Low-Fare Carriers Evolve As Sector Increases Global Footprint

By Jens Flottau
Source: Aviation Daily
October 01, 2012

When asked about the future of the low-fare airline industry, Vueling Airlines CEO Alex Cruz has a simple answer: “We will grow and the legacy carriers will shrink.” But that is only the short version of a more complex story.

While most low-fare carriers are continuing to grow, strategies and behavior patterns are changing, particularly in Europe. EasyJet is introducing assigned seating and has started selling its tickets through global distribution systems (GDS). Vueling, Norwegian Air Shuttle and others are actively pursuing connecting traffic, and Norwegian plans to launch long-haul flights next year.

“We are evolving the low-cost model,” said Ali Sabanci, CEO of Turkish low-fare carrier Pegasus Airlines, on the sidelines of the World Low-Cost Airlines Congress last month in London. “Only two years ago, ‘GDS’ was a swear word.”

By introducing new possibilities for the model, airlines are trying to gain access to a broader customer base. EasyJet’s drive to GDS cooperation, for instance, is aimed at attracting more business travelers. Vueling has enough frequencies at its Barcelona base to enable a large number of natural connections—passenger streams to which it would otherwise not have access.

EasyJet’s decision to introduce assigned seating also can be seen as a move to draw corporate travelers. Trials on selected routes have shown that the boarding process does not take any longer than the previous open-seating procedure, says EasyJet’s customer and revenue director, Cath Lynn. But the airline now can achieve higher yields and ancillary revenues by offering seats at the front of the aircraft to passengers buying the most expensive tickets.

Some changes also are being forced on low-fare carriers. The industry has always reduced capacity in the winter, but not to the extent it does today. Whereas previously it tended to fill seats by reducing fares, that is now often no longer a viable strategy, given the sharp rise in fuel prices. Instead, airlines park more aircraft in the winter.
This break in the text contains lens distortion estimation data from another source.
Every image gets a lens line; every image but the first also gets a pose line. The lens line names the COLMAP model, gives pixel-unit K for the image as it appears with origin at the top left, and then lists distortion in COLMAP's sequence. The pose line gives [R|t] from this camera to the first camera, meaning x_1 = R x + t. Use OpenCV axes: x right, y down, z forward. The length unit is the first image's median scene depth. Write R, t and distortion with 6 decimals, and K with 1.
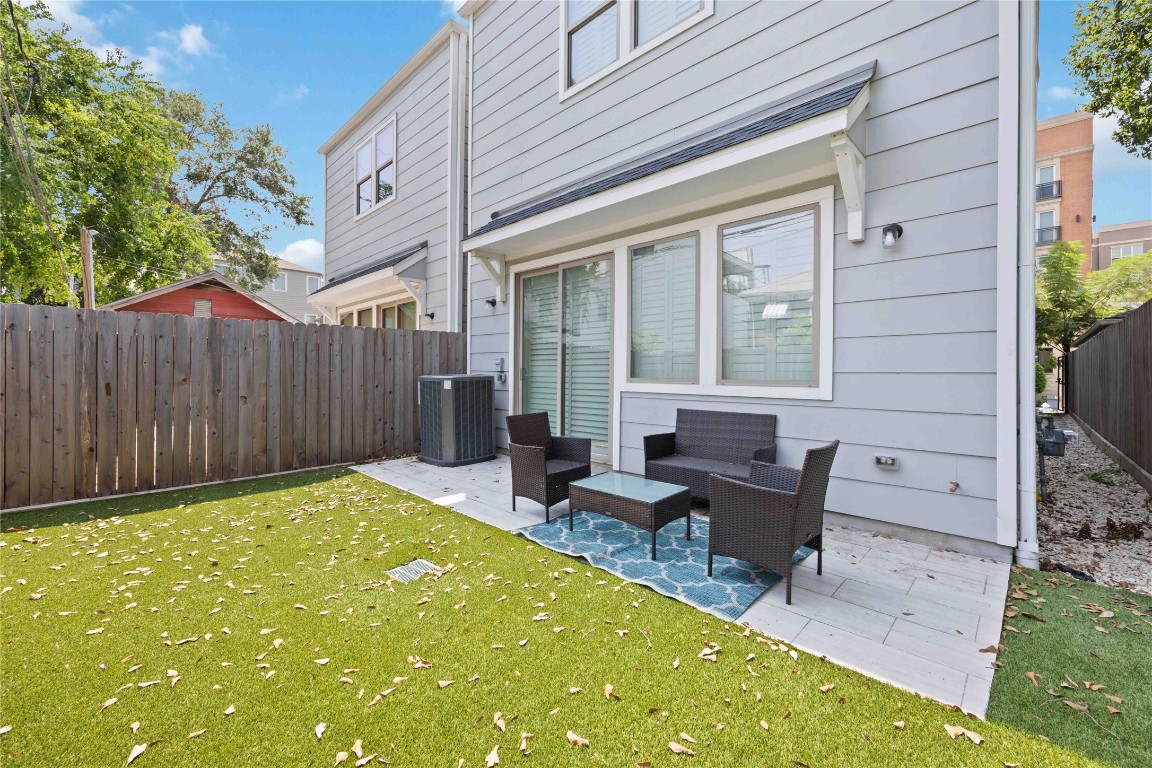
lens RADIAL K [[454.8, 0, 579.8], [0, 454.8, 377.5], [0, 0, 1]] dist [0.000844, 0.000075]
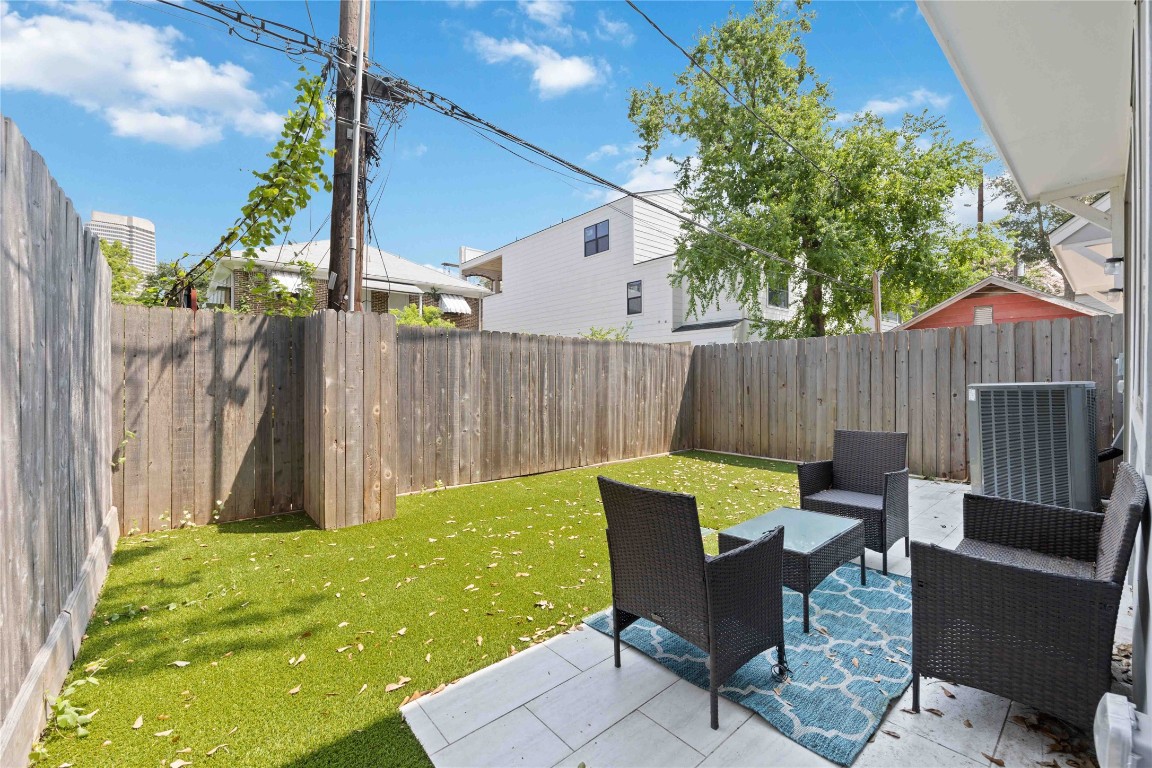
lens RADIAL K [[454.8, 0, 579.8], [0, 454.8, 377.5], [0, 0, 1]] dist [0.000844, 0.000075]
pose [[-0.080497, -0.008979, -0.996714, 0.542643], [-0.006444, 0.999943, -0.008488, -0.002531], [0.996734, 0.005740, -0.080550, 0.424908]]
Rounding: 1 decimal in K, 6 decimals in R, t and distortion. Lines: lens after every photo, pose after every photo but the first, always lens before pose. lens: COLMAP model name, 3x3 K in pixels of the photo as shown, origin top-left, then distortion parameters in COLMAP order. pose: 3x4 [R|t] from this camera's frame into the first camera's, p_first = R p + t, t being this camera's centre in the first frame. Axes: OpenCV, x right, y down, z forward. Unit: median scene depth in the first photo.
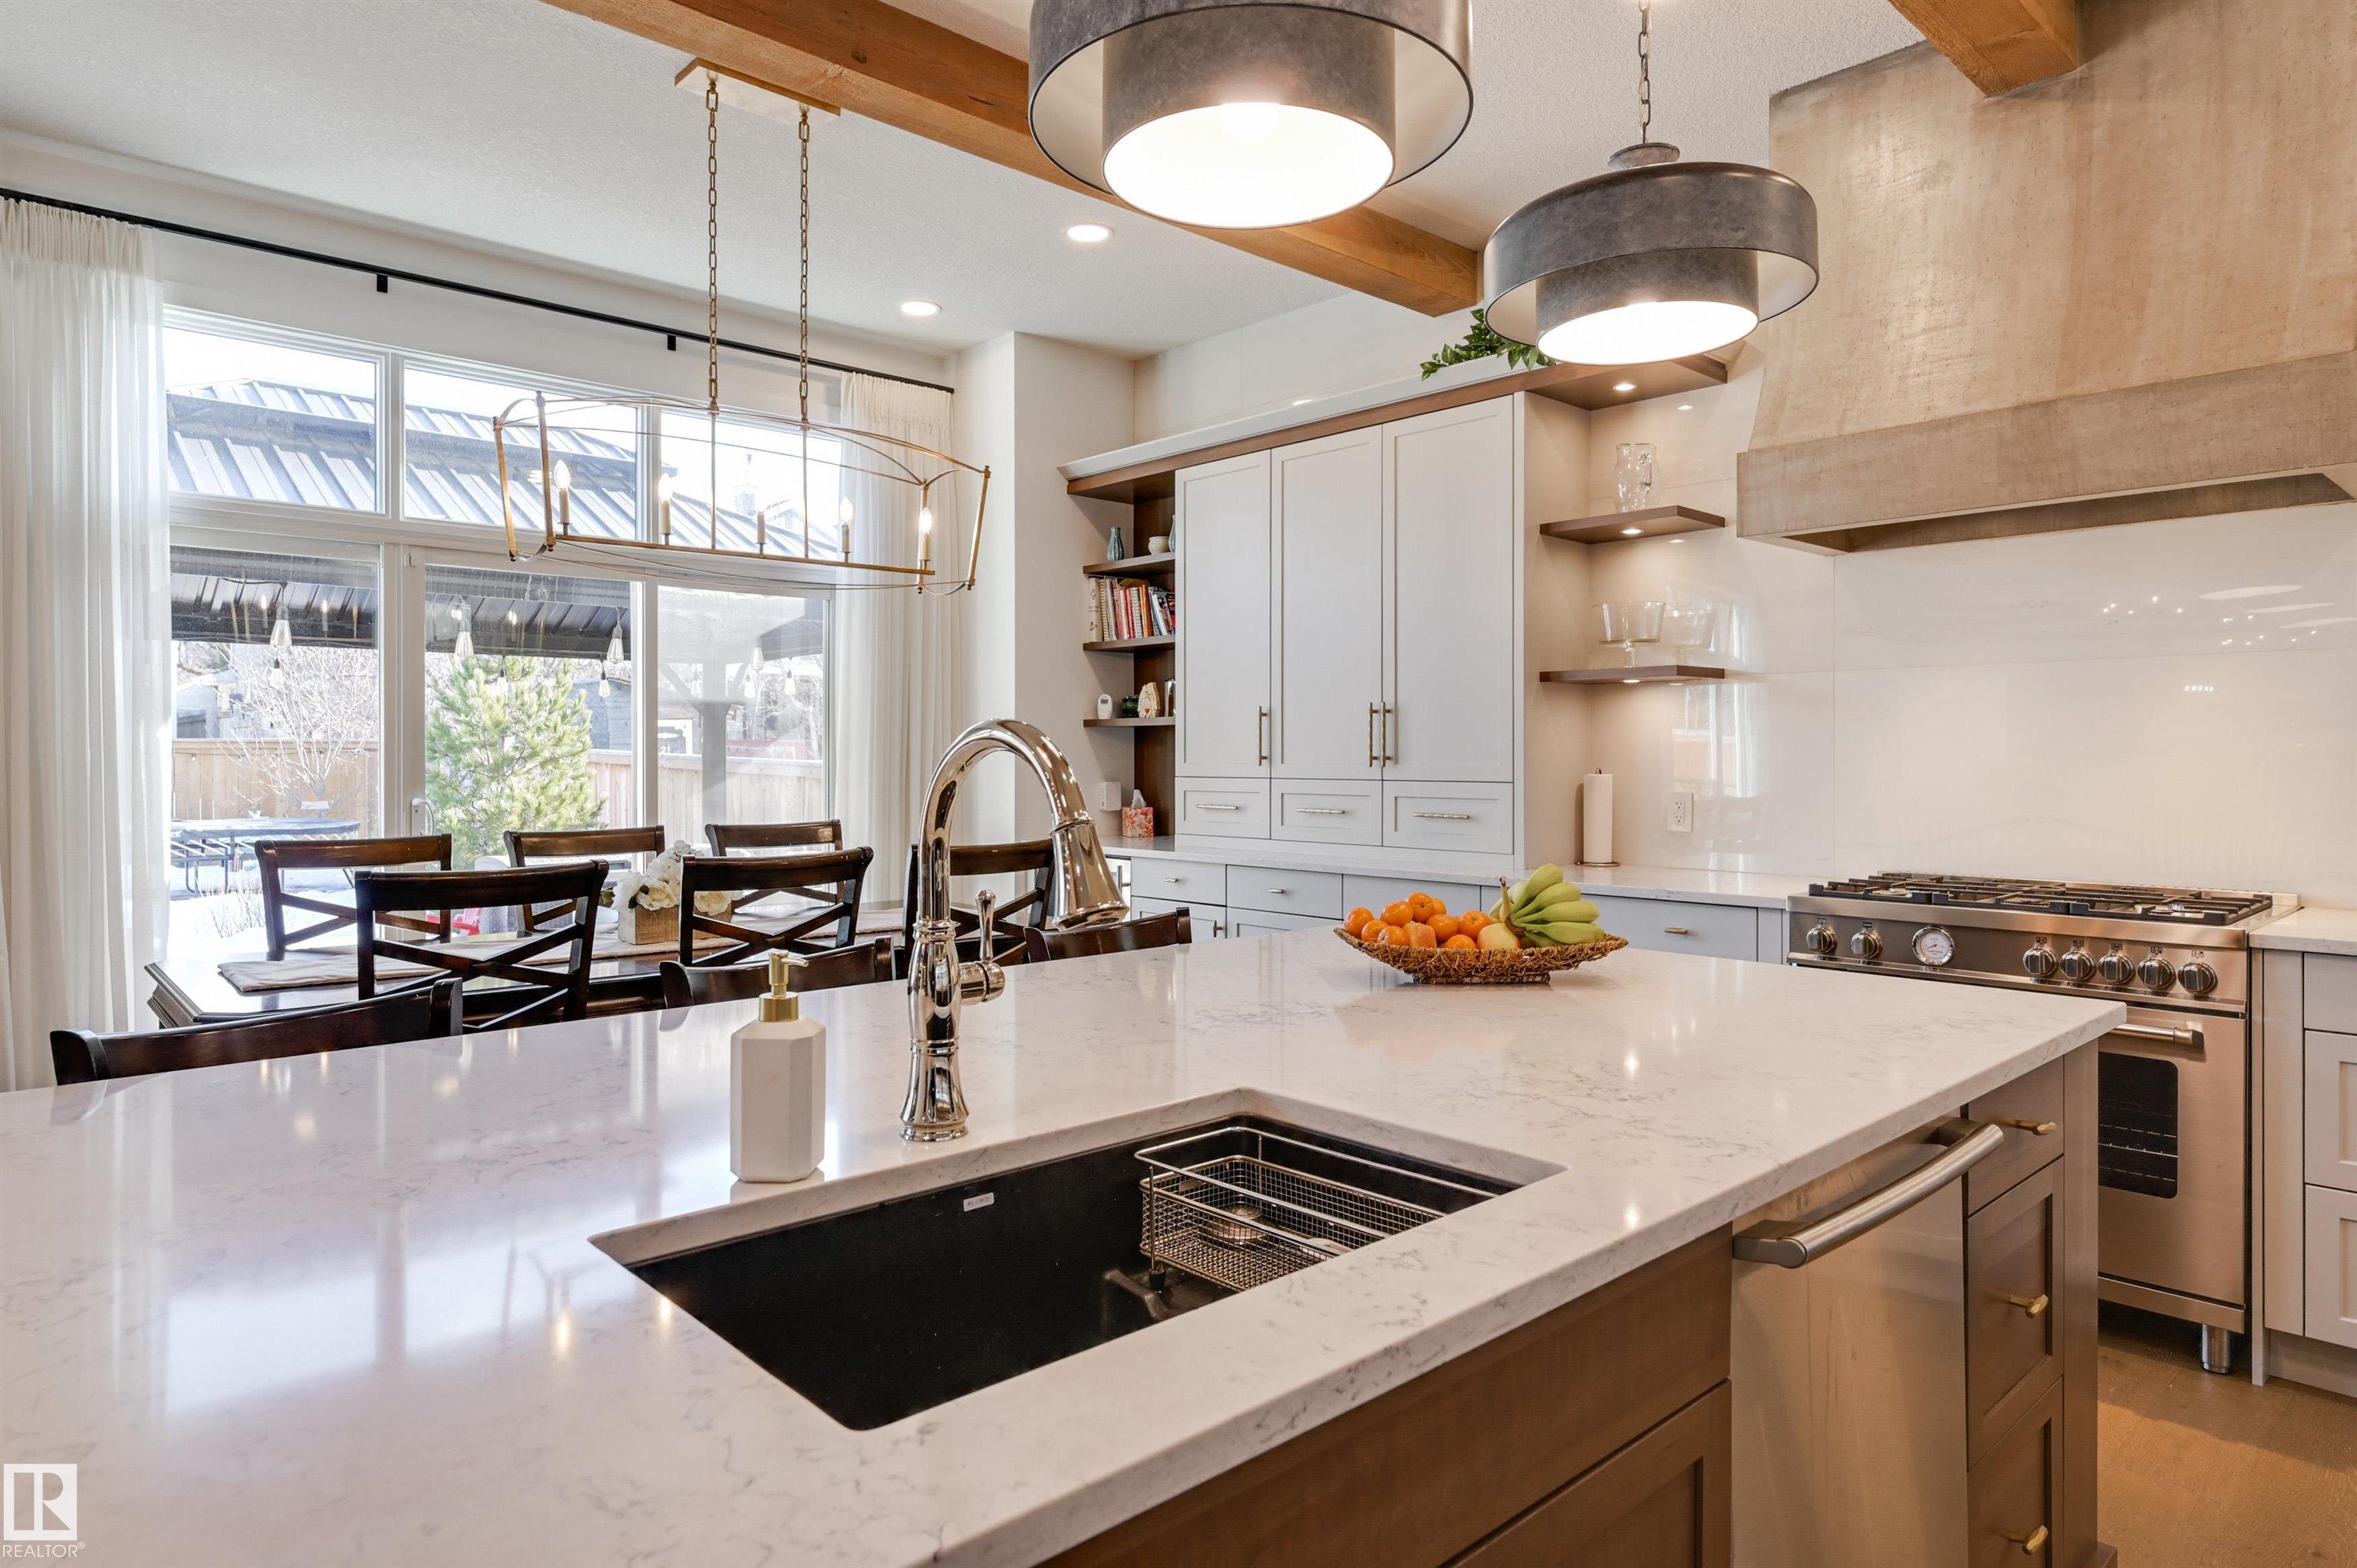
lens RADIAL K [[1403.0, 0, 1175.3], [0, 1403.0, 766.5], [0, 0, 1]] dist [-0.006095, -0.000644]
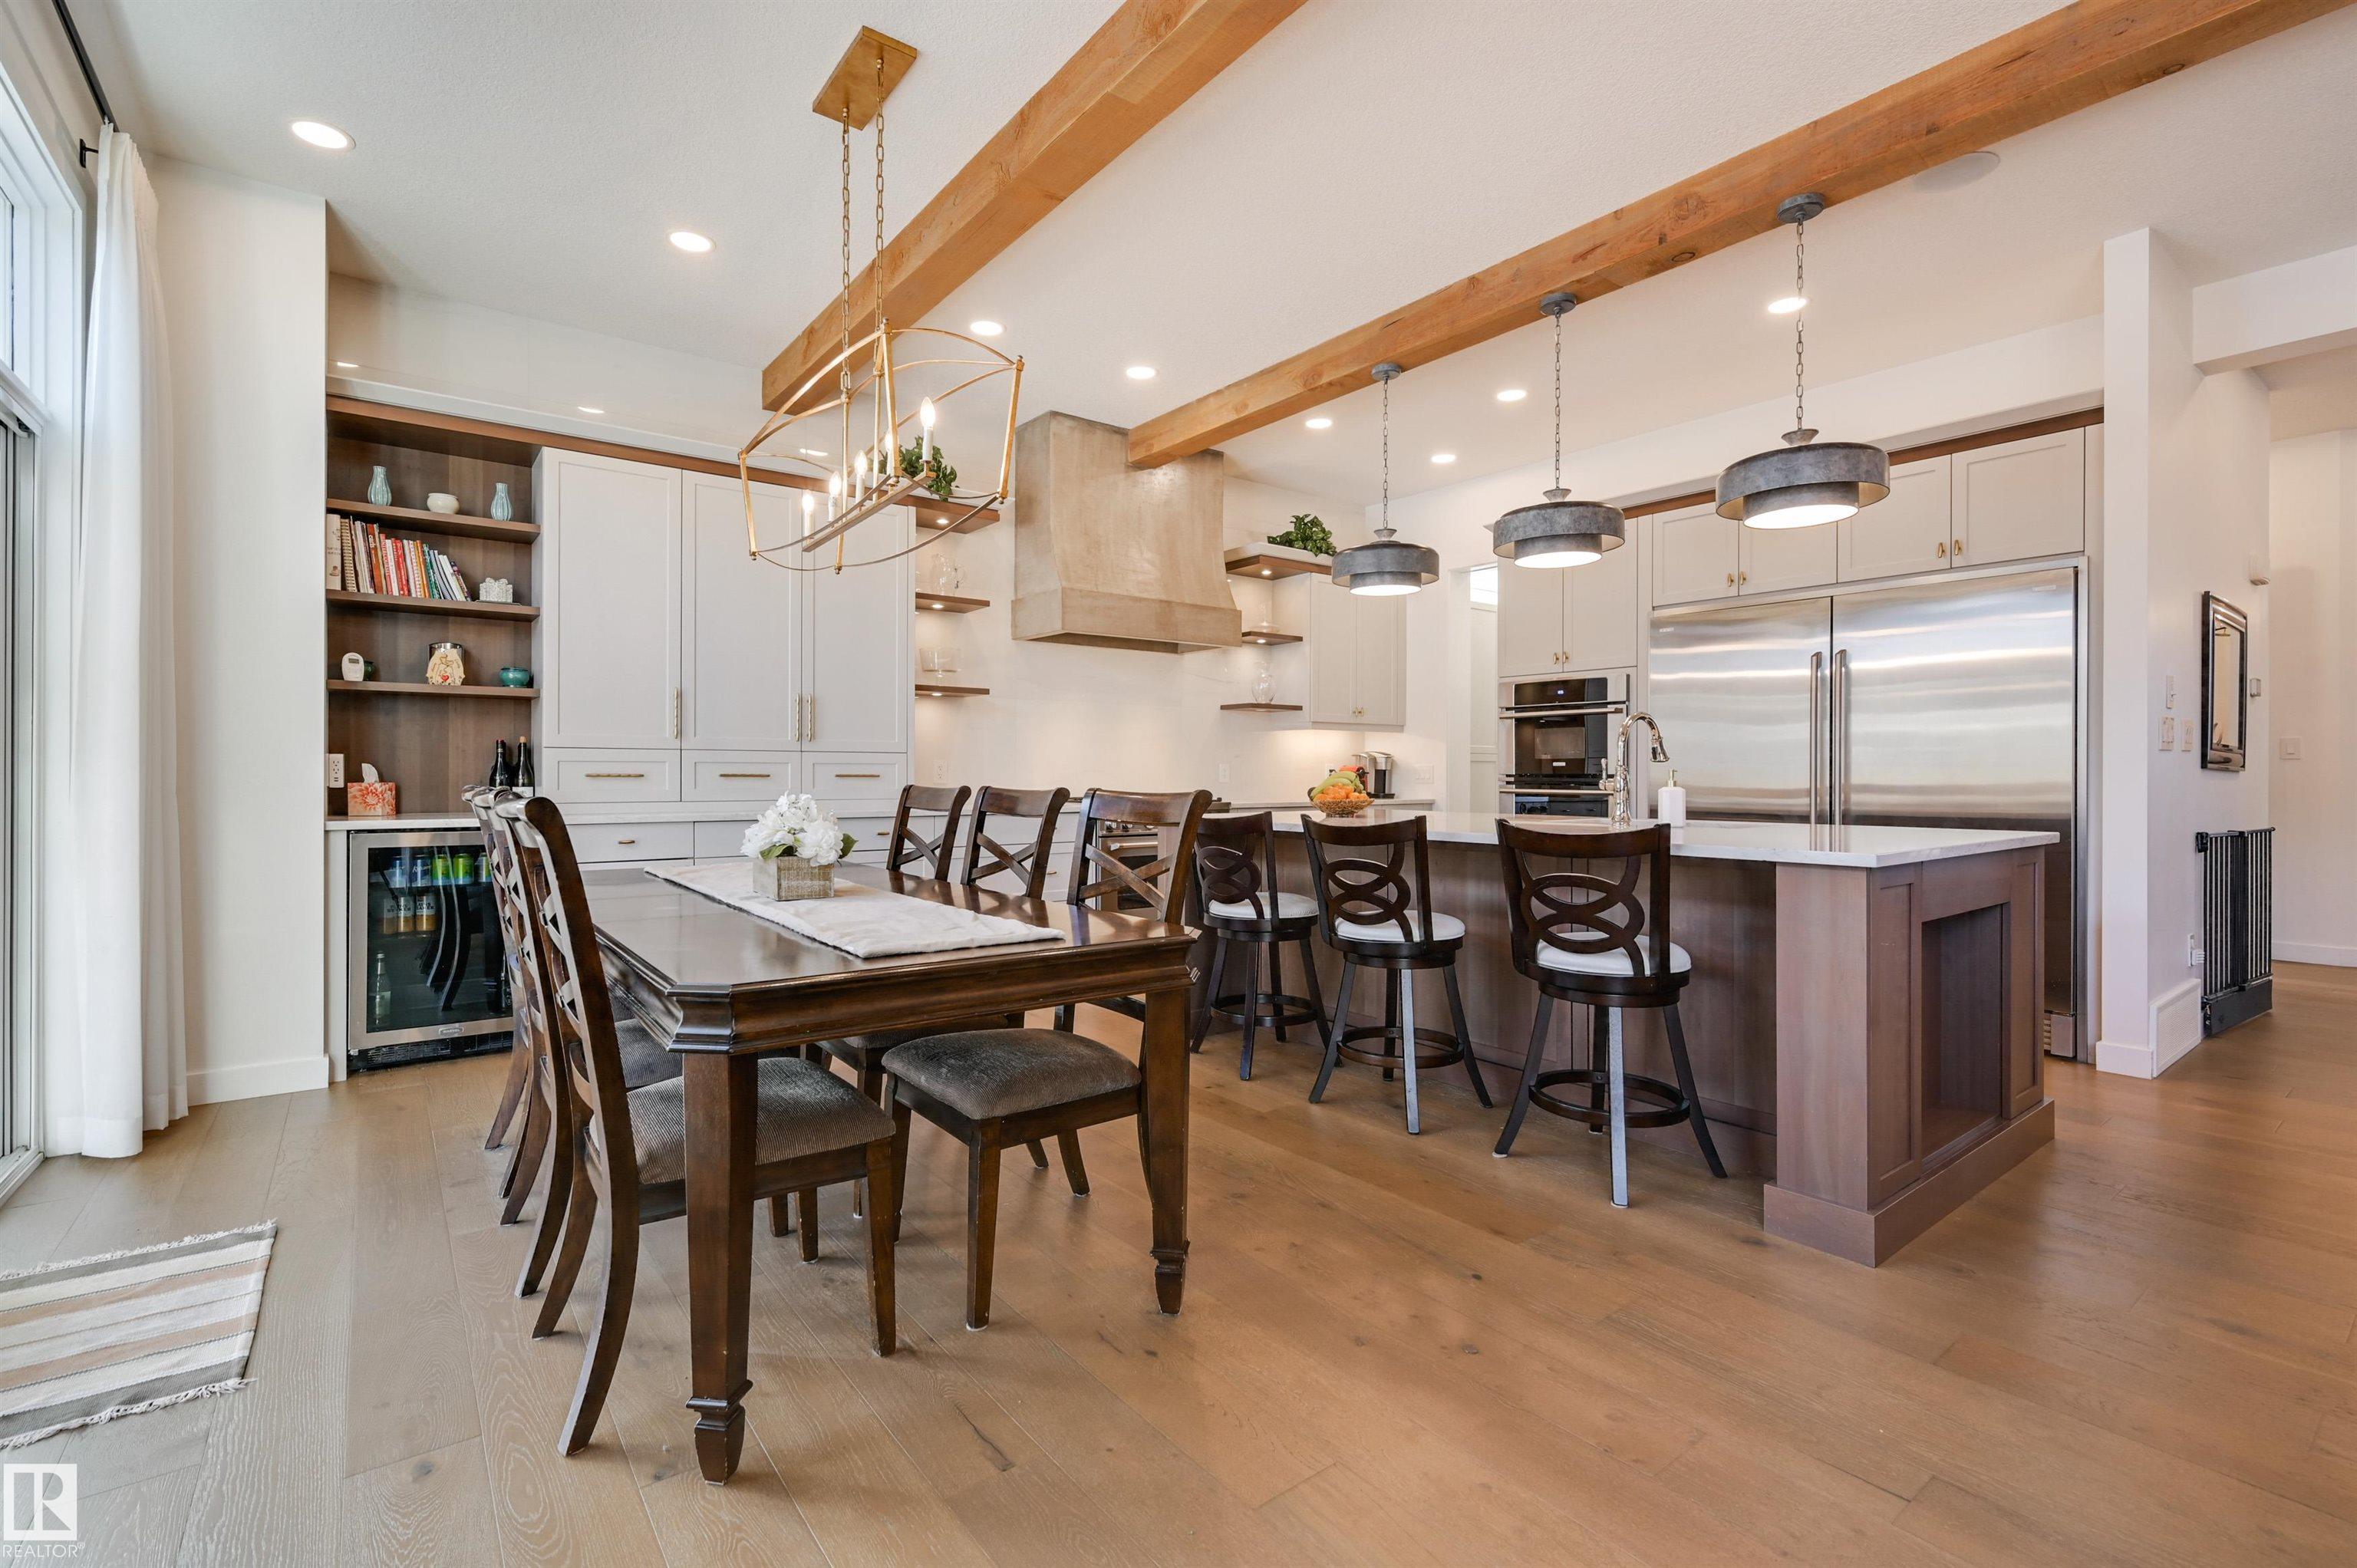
lens RADIAL K [[1037.3, 0, 1174.2], [0, 1037.3, 777.4], [0, 0, 1]] dist [0.003224, 0.000987]
pose [[0.100559, 0.002924, 0.994927, -0.691841], [0.008081, 0.999960, -0.003755, 0.034767], [-0.994898, 0.008417, 0.100531, 0.459927]]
Ralph Anker, who runs the network analysis website anna.aero, says Ryanair reduced capacity last winter by 38% from the preceding summer season. The reduction had been only 30% a year earlier. Other low-fare carriers cut winter capacity further as well—EasyJet lowered its capacity last winter 34% from summer levels, compared with 28% in 2010; Vueling cut capacity by 44% last winter from 40% the year before; and Norwegian dropped its offering by 28% in 2011 from 27% the previous year.

As networks grow, the low-fare airlines find themselves in more direct competition with each other. When Hungarian national carrier Malev collapsed in January, Wizz Air immediately widened its already significant presence at Budapest Airport and Ryanair opened a new base. Following the closure of BMIbaby in September, Monarch Airlines, FlyBe, Ryanair and Jet2.com picked up abandoned routes at East Midlands Airport.

One current low-fare success story is Spanish carrier Vueling, which is thriving in spite of its home market’s economic weakness. Vueling benefits greatly from industry consolidation. At its main base in Barcelona, its biggest competitor, Spanair, went bankrupt in January and ceased operations. EasyJet has announced the closing of its Madrid base and Ryanair has reduced capacity into Spain, albeit from a very high level.